建立友誼只是成功的一半。友誼依賴於儀式和重複。因此,維繫友誼需要有意識的努力,尤其在一個將工作和家庭置於社交關係之上的文化中。這意味著即使感覺不方便,也需要主動選擇與朋友共度時光。

長時間以來,我反思了這些更廣泛的趨勢。我花了很多時間在私人環境中建立一對一的友誼——要麼是在我家,要麼是在他們家——而不是參與共享的社交空間。我花時間發簡訊與遠距離的朋友聯繫,而不是與我身邊的朋友面對面相處。當我開始了解這些更廣泛的文化趨勢及其背後的心理學時,我開始進行改變。我開始融入現有的社交結構,並將面對面的社交活動作為優先——在哈佛神學院參加狂喜舞蹈、在紀念教堂參加晨禱,與朋友每週在哈佛體育場一起鍛煉。

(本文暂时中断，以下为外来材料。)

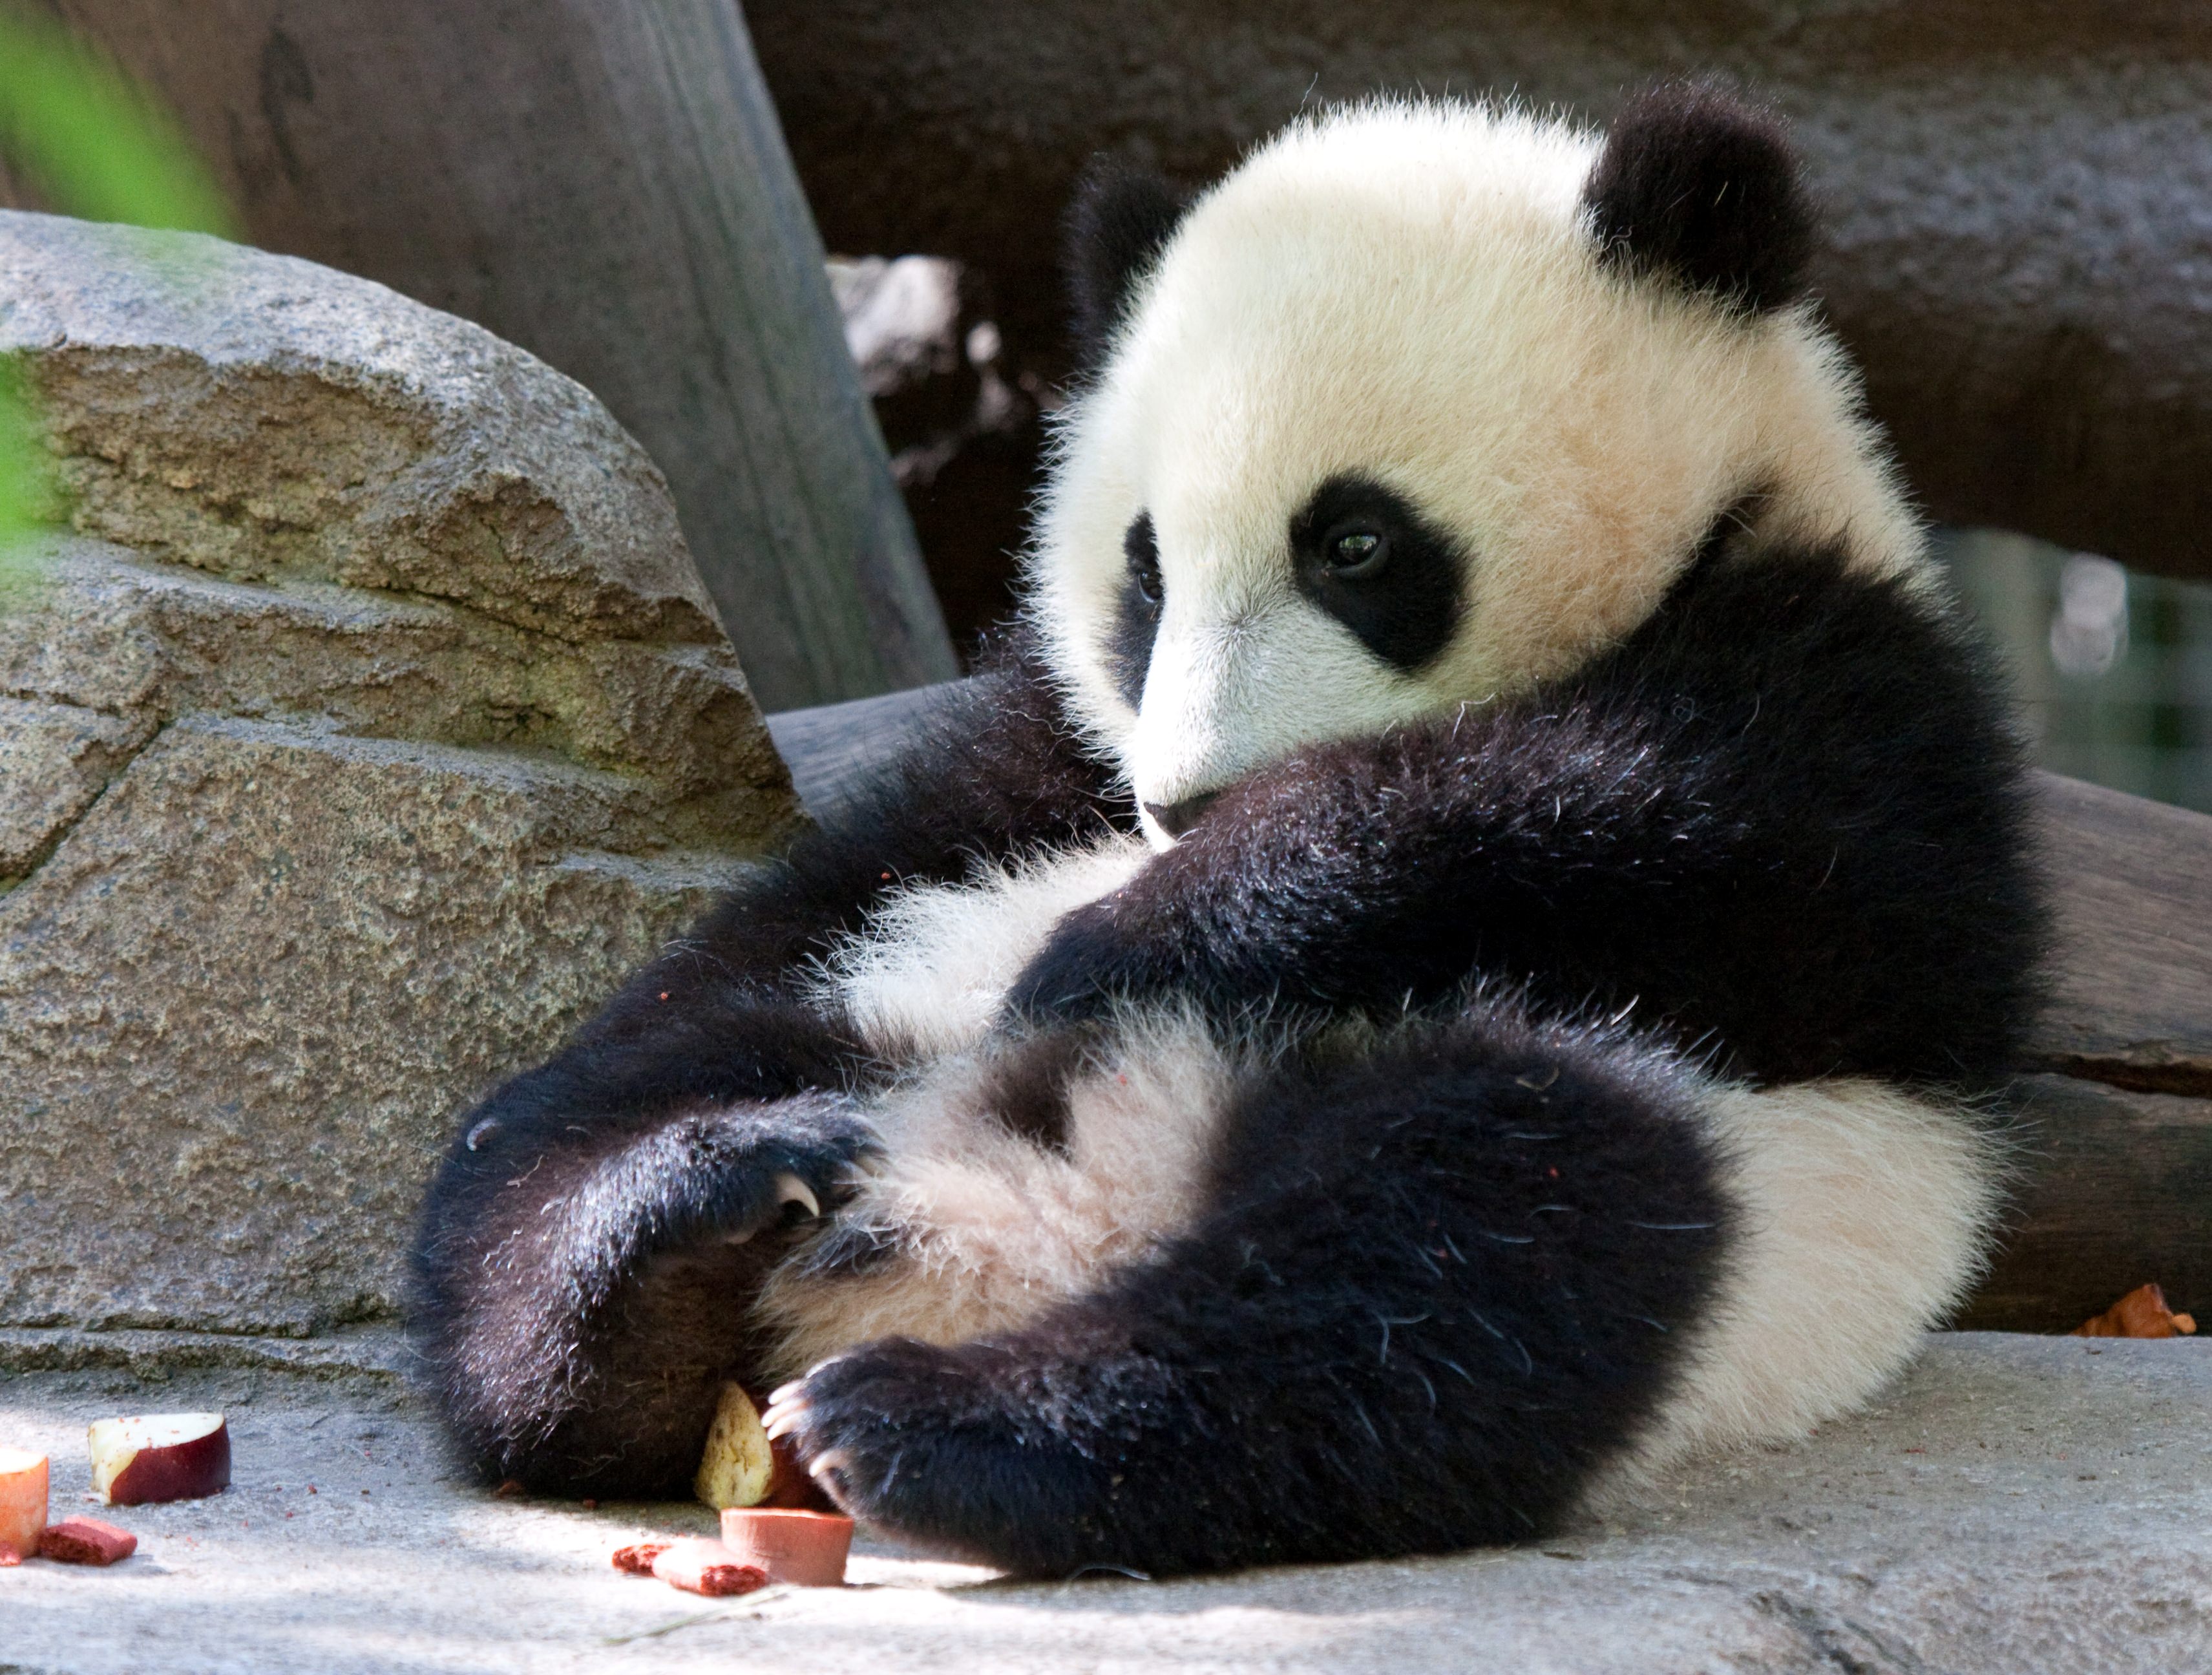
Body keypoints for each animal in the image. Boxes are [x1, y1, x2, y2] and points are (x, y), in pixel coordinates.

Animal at [410, 82, 2046, 1578]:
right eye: (1146, 571)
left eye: (1355, 542)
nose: (1183, 804)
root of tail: (1025, 1232)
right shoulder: (1025, 763)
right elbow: (829, 879)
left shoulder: (1866, 695)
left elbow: (1730, 842)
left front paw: (1156, 932)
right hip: (867, 1025)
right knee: (551, 1146)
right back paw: (675, 1236)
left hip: (1740, 1172)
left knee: (1461, 1252)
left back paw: (952, 1428)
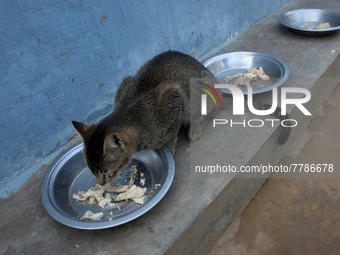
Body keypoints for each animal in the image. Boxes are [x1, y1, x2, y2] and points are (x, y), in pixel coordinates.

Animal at [73, 50, 219, 185]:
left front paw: (171, 149)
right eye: (92, 171)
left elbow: (171, 137)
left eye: (107, 173)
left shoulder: (173, 94)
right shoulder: (126, 82)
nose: (100, 183)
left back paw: (196, 128)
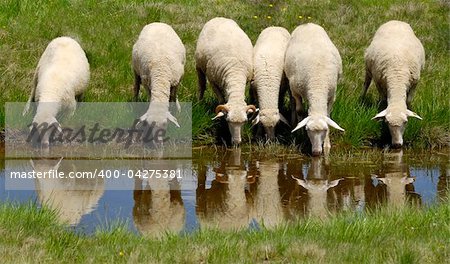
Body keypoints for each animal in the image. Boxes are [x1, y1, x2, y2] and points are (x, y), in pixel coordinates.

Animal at [194, 17, 255, 145]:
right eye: (228, 121)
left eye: (244, 122)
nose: (236, 142)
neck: (235, 74)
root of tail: (219, 18)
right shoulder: (213, 81)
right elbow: (221, 99)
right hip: (199, 66)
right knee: (201, 85)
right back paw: (199, 102)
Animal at [284, 23, 344, 156]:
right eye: (307, 130)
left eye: (325, 129)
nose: (316, 152)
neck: (318, 85)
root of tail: (308, 24)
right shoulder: (296, 91)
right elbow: (300, 110)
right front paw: (300, 135)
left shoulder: (332, 96)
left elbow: (328, 115)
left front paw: (327, 145)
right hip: (290, 81)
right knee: (292, 102)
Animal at [362, 20, 426, 148]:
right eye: (387, 122)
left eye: (405, 122)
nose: (397, 144)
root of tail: (395, 21)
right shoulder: (379, 81)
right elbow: (383, 99)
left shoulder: (414, 83)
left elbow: (409, 100)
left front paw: (409, 108)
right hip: (368, 68)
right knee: (366, 83)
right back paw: (362, 97)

當我將自己投身於這些定期活動中時,我的归属感發生了變化。雖然這些儀式沒有提供我發現對建立友誼至關重要的“新領域”,但它們提供了能夠鞏固友誼的一致性和承諾感。這並不是說一對一的友誼不夠充分;而說,如果我們不也投入到結構化的群體活動中,並參與那些已經存在的儀式和機構,我們就將失敗。以下是如何將這些工作具體化的建議:

  1. 投入已有的地方性儀式——Weave 是一個尋找機會的好地方(並了解你所在社區中存在/不存在的社交信任層級)。

  2. 選擇固定的聚會頻率——一致性是關鍵。無論是每週、每兩週還是每月,定期的聚會時間能減少“他們會來嗎?”的壓力,並創造出一個大家都可以依賴的儀式。定期互動有助於加深連結,通過建立熟悉感和信任。

  3. 選擇活動——選擇一項能讓大家同步或和諧的活動,因為研究顯示這些共享的經歷能增強連結感。

  4. 反覆進行——一致性不意味著單調。輪流主持責任或嘗試變化活動方式以保持新鮮感。例如,如果你的團體每週一起跑步,可以偶爾加入主題跑步(比如穿上服裝或挑戰)。或者,如果你們有定期的晚餐聚會,可以嘗試舉辦輪流主題的 potluck(例如“安慰食物”或“童年最愛”)。

雖然這些建議聽起來簡單,但實際上文化改變是艱難的,並且其效果不會立刻顯現。將責任推給外部因素、再造一個交友應用程式然後結束這一天會更簡單。雖然更廣泛的政策變革和社會基礎設施的確需要並會有所幫助,但我們也必須認識到,改變始於我們自己。我們每天作出的微小選擇——伸出援手、如期現身、投資於關係——會積累起來,並積極塑造我們所處的文化。想像一下,如果我們能共同變得更好,會發生什麼事情。